* _EXERCISE DIRECTIONS_:
Copy out every one of the lines below word for word, leaving none out.

-=-=-=-=-

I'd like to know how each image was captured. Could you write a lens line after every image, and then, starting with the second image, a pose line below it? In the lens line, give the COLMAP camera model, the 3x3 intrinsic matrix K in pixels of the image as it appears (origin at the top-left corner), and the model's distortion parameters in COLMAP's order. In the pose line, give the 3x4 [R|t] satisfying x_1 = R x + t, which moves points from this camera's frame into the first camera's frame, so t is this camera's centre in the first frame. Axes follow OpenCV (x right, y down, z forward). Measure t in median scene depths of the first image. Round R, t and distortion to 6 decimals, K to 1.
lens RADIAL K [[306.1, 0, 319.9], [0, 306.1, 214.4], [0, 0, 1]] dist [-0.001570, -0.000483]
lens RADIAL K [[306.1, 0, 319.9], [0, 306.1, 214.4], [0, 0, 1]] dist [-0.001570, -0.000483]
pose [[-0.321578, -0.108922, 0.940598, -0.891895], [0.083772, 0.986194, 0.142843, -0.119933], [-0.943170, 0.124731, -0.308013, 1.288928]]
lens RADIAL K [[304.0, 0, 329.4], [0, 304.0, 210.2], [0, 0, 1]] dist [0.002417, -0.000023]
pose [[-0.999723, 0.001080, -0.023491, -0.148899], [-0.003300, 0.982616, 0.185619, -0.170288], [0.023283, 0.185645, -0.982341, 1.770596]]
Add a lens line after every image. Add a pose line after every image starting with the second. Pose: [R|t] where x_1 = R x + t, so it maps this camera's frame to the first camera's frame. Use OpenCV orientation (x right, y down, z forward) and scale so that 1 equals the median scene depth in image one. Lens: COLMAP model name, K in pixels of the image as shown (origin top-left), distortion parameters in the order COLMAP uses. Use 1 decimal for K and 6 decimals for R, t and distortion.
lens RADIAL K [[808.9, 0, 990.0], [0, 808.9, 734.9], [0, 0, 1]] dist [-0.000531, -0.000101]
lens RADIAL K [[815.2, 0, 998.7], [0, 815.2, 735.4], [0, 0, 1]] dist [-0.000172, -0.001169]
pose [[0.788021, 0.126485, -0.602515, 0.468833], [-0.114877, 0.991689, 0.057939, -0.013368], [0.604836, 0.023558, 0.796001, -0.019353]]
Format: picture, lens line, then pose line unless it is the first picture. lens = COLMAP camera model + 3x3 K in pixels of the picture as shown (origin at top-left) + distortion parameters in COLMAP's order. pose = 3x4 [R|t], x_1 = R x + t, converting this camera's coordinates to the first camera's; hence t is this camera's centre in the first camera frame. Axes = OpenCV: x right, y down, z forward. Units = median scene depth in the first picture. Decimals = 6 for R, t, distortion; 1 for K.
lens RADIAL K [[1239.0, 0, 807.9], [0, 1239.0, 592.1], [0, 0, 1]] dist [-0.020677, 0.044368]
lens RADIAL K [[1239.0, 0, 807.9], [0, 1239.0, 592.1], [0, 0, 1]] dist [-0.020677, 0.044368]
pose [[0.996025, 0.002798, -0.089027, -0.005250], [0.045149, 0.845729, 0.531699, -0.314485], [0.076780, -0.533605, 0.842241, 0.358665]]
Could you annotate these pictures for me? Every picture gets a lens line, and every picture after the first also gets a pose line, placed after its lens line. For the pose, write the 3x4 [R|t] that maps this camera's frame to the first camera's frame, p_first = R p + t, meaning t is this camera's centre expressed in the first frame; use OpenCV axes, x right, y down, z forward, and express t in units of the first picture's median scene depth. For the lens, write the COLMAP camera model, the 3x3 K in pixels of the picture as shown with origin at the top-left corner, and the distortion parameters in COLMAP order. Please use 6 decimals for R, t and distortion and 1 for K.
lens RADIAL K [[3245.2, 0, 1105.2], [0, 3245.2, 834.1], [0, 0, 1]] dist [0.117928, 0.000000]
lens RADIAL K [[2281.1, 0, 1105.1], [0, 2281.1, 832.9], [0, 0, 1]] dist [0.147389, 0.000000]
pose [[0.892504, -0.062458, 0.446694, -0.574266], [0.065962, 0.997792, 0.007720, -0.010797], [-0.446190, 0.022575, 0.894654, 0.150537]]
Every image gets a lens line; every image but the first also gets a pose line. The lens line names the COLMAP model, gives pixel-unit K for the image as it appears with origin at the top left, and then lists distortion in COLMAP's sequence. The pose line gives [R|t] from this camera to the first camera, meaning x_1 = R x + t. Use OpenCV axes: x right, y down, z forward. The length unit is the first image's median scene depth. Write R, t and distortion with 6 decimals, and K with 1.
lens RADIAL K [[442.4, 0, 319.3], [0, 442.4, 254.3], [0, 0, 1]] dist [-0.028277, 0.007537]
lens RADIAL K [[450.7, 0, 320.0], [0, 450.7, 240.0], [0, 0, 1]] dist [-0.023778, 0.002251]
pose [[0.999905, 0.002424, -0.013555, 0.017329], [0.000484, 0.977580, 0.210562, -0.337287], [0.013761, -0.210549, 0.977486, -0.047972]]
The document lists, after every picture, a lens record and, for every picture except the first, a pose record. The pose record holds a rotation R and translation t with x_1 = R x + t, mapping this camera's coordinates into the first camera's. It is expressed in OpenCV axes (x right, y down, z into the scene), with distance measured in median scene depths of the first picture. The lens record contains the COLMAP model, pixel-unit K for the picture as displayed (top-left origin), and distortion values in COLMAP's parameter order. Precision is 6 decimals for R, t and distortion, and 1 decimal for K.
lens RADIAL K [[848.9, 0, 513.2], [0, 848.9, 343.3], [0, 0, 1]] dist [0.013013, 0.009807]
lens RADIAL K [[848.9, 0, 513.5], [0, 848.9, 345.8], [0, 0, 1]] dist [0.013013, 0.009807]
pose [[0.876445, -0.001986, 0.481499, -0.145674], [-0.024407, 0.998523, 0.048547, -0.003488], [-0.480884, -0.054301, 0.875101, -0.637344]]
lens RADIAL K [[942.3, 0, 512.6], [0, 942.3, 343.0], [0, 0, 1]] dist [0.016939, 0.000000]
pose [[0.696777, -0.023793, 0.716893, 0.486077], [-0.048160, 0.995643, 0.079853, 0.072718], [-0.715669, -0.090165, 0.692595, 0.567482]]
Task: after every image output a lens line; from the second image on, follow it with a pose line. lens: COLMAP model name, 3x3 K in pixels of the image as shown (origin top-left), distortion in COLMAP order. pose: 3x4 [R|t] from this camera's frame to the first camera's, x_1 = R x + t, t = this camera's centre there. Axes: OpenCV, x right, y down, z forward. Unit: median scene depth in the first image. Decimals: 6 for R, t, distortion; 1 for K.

-=-=-=-=-

* _ANSWER SPACE_:
I'd like to know how each image was captured. Could you write a lens line after every image, and then, starting with the second image, a pose line below it? In the lens line, give the COLMAP camera model, the 3x3 intrinsic matrix K in pixels of the image as it appears (origin at the top-left corner), and the model's distortion parameters in COLMAP's order. In the pose line, give the 3x4 [R|t] satisfying x_1 = R x + t, which moves points from this camera's frame into the first camera's frame, so t is this camera's centre in the first frame. Axes follow OpenCV (x right, y down, z forward). Measure t in median scene depths of the first image. Round R, t and distortion to 6 decimals, K to 1.
lens RADIAL K [[306.1, 0, 319.9], [0, 306.1, 214.4], [0, 0, 1]] dist [-0.001570, -0.000483]
lens RADIAL K [[306.1, 0, 319.9], [0, 306.1, 214.4], [0, 0, 1]] dist [-0.001570, -0.000483]
pose [[-0.321578, -0.108922, 0.940598, -0.891895], [0.083772, 0.986194, 0.142843, -0.119933], [-0.943170, 0.124731, -0.308013, 1.288928]]
lens RADIAL K [[304.0, 0, 329.4], [0, 304.0, 210.2], [0, 0, 1]] dist [0.002417, -0.000023]
pose [[-0.999723, 0.001080, -0.023491, -0.148899], [-0.003300, 0.982616, 0.185619, -0.170288], [0.023283, 0.185645, -0.982341, 1.770596]]
Add a lens line after every image. Add a pose line after every image starting with the second. Pose: [R|t] where x_1 = R x + t, so it maps this camera's frame to the first camera's frame. Use OpenCV orientation (x right, y down, z forward) and scale so that 1 equals the median scene depth in image one. Lens: COLMAP model name, K in pixels of the image as shown (origin top-left), distortion parameters in the order COLMAP uses. Use 1 decimal for K and 6 decimals for R, t and distortion.
lens RADIAL K [[808.9, 0, 990.0], [0, 808.9, 734.9], [0, 0, 1]] dist [-0.000531, -0.000101]
lens RADIAL K [[815.2, 0, 998.7], [0, 815.2, 735.4], [0, 0, 1]] dist [-0.000172, -0.001169]
pose [[0.788021, 0.126485, -0.602515, 0.468833], [-0.114877, 0.991689, 0.057939, -0.013368], [0.604836, 0.023558, 0.796001, -0.019353]]
Format: picture, lens line, then pose line unless it is the first picture. lens = COLMAP camera model + 3x3 K in pixels of the picture as shown (origin at top-left) + distortion parameters in COLMAP's order. pose = 3x4 [R|t], x_1 = R x + t, converting this camera's coordinates to the first camera's; hence t is this camera's centre in the first camera frame. Axes = OpenCV: x right, y down, z forward. Units = median scene depth in the first picture. Decimals = 6 for R, t, distortion; 1 for K.
lens RADIAL K [[1239.0, 0, 807.9], [0, 1239.0, 592.1], [0, 0, 1]] dist [-0.020677, 0.044368]
lens RADIAL K [[1239.0, 0, 807.9], [0, 1239.0, 592.1], [0, 0, 1]] dist [-0.020677, 0.044368]
pose [[0.996025, 0.002798, -0.089027, -0.005250], [0.045149, 0.845729, 0.531699, -0.314485], [0.076780, -0.533605, 0.842241, 0.358665]]
Could you annotate these pictures for me? Every picture gets a lens line, and every picture after the first also gets a pose line, placed after its lens line. For the pose, write the 3x4 [R|t] that maps this camera's frame to the first camera's frame, p_first = R p + t, meaning t is this camera's centre expressed in the first frame; use OpenCV axes, x right, y down, z forward, and express t in units of the first picture's median scene depth. For the lens, write the COLMAP camera model, the 3x3 K in pixels of the picture as shown with origin at the top-left corner, and the distortion parameters in COLMAP order. Please use 6 decimals for R, t and distortion and 1 for K.
lens RADIAL K [[3245.2, 0, 1105.2], [0, 3245.2, 834.1], [0, 0, 1]] dist [0.117928, 0.000000]
lens RADIAL K [[2281.1, 0, 1105.1], [0, 2281.1, 832.9], [0, 0, 1]] dist [0.147389, 0.000000]
pose [[0.892504, -0.062458, 0.446694, -0.574266], [0.065962, 0.997792, 0.007720, -0.010797], [-0.446190, 0.022575, 0.894654, 0.150537]]
Every image gets a lens line; every image but the first also gets a pose line. The lens line names the COLMAP model, gives pixel-unit K for the image as it appears with origin at the top left, and then lists distortion in COLMAP's sequence. The pose line gives [R|t] from this camera to the first camera, meaning x_1 = R x + t. Use OpenCV axes: x right, y down, z forward. The length unit is the first image's median scene depth. Write R, t and distortion with 6 decimals, and K with 1.
lens RADIAL K [[442.4, 0, 319.3], [0, 442.4, 254.3], [0, 0, 1]] dist [-0.028277, 0.007537]
lens RADIAL K [[450.7, 0, 320.0], [0, 450.7, 240.0], [0, 0, 1]] dist [-0.023778, 0.002251]
pose [[0.999905, 0.002424, -0.013555, 0.017329], [0.000484, 0.977580, 0.210562, -0.337287], [0.013761, -0.210549, 0.977486, -0.047972]]
The document lists, after every picture, a lens record and, for every picture except the first, a pose record. The pose record holds a rotation R and translation t with x_1 = R x + t, mapping this camera's coordinates into the first camera's. It is expressed in OpenCV axes (x right, y down, z into the scene), with distance measured in median scene depths of the first picture. The lens record contains the COLMAP model, pixel-unit K for the picture as displayed (top-left origin), and distortion values in COLMAP's parameter order. Precision is 6 decimals for R, t and distortion, and 1 decimal for K.
lens RADIAL K [[848.9, 0, 513.2], [0, 848.9, 343.3], [0, 0, 1]] dist [0.013013, 0.009807]
lens RADIAL K [[848.9, 0, 513.5], [0, 848.9, 345.8], [0, 0, 1]] dist [0.013013, 0.009807]
pose [[0.876445, -0.001986, 0.481499, -0.145674], [-0.024407, 0.998523, 0.048547, -0.003488], [-0.480884, -0.054301, 0.875101, -0.637344]]
lens RADIAL K [[942.3, 0, 512.6], [0, 942.3, 343.0], [0, 0, 1]] dist [0.016939, 0.000000]
pose [[0.696777, -0.023793, 0.716893, 0.486077], [-0.048160, 0.995643, 0.079853, 0.072718], [-0.715669, -0.090165, 0.692595, 0.567482]]
Task: after every image output a lens line; from the second image on, follow it with a pose line. lens: COLMAP model name, 3x3 K in pixels of the image as shown (origin top-left), distortion in COLMAP order. pose: 3x4 [R|t] from this camera's frame to the first camera's, x_1 = R x + t, t = this camera's centre there. Axes: OpenCV, x right, y down, z forward. Unit: median scene depth in the first image. Decimals: 6 for R, t, distortion; 1 for K.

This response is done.